Многим — в том числе и автору этих строк — случалось не то чтобы упрекать Щербакова в многословии, но констатировать некую словесную избыточность, пристрастие к длинным, громоздким конструкциям, десятки строк в буквальном смысле ни о чем; все это связано с тем, что слово у Щербакова превратилось в строительный материал, оно ничего не хочет сообщить — из него строят “пески, деревья, горы, города, леса, водопады”. Изгибчатый, плавный ритм щербаковского стиха похож на рельеф холмистой местности; слово утрачивает смысл, чтобы вернуть себе полноценный звук. Щербаков — большой поэт эпохи большой бессловесности, компрометации всех смыслов, когда права и убедительна оказывается только эстетика, когда важнее человеческого страха и человеческих же надежд (и даже человеческого сентиментального сострадания) оказываются именно ужас и восторг перед лицом великого и безжалостного неодушевленного мира. Только это величие привлекает Щербакова, только тут его герой содрогается, плачет, трепещет — не важно, “Океан” ли перед ним или “Тирренское море”. И когда жалкие человеческие усилия, ничтожные победы увенчиваются закономерным и равнодушным забвением или эффектным крахом, — этот герой откровенно злорадствует:
Прекрасна жизнь! Затейлив хруст ее шестерен.
Прищур востер. Полки внушительны.
Во фрунт равняйсь! Поблажек никаких никому.
Чем гуще шквал, тем слаще штурм.
Но гаснет вечер.

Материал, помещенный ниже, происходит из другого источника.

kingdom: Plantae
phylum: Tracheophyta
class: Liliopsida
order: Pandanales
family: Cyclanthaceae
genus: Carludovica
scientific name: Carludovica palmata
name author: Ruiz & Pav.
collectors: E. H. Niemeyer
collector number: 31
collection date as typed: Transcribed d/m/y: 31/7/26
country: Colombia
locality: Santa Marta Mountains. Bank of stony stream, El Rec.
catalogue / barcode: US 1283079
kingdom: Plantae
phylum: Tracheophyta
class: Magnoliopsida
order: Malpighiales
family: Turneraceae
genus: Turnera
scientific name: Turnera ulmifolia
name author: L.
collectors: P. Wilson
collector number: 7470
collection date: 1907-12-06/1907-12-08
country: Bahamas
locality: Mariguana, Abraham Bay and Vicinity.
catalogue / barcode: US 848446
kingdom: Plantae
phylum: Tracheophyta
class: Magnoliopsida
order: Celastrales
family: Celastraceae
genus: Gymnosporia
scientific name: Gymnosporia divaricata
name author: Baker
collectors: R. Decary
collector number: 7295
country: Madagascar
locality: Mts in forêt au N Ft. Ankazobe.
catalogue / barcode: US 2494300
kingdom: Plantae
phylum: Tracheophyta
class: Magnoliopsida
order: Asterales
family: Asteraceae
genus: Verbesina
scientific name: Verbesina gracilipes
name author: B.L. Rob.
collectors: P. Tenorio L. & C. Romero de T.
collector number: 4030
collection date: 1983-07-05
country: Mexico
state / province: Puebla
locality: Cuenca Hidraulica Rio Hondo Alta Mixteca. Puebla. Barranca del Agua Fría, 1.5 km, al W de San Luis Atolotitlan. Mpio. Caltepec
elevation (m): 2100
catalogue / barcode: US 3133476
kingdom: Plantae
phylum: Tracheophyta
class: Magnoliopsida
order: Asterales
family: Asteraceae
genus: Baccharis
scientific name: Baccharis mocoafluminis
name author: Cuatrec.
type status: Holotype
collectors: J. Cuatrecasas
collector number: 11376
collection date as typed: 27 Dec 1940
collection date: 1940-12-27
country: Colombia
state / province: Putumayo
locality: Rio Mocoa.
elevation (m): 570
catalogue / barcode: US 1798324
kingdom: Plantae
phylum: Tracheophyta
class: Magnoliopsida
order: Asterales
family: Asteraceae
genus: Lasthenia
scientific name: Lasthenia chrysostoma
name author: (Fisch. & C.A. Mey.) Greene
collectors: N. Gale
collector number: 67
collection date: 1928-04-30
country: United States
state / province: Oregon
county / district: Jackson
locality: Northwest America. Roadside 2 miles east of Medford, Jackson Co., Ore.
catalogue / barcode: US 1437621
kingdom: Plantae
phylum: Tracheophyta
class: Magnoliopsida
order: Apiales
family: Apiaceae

И на штурмующих,
Как снег судеб, нисходит белая-белая-белая-белая ночь.
Отбой.
Гудбай.
Веселенький марш “Советский цирк умеет делать чудеса” и своевременная цитата из финальной темы “Восьми с половиной” (к Нино Рота у Щербакова вообще слабость) издевательски завершает эту чрезвычайно оптимистическую балладу.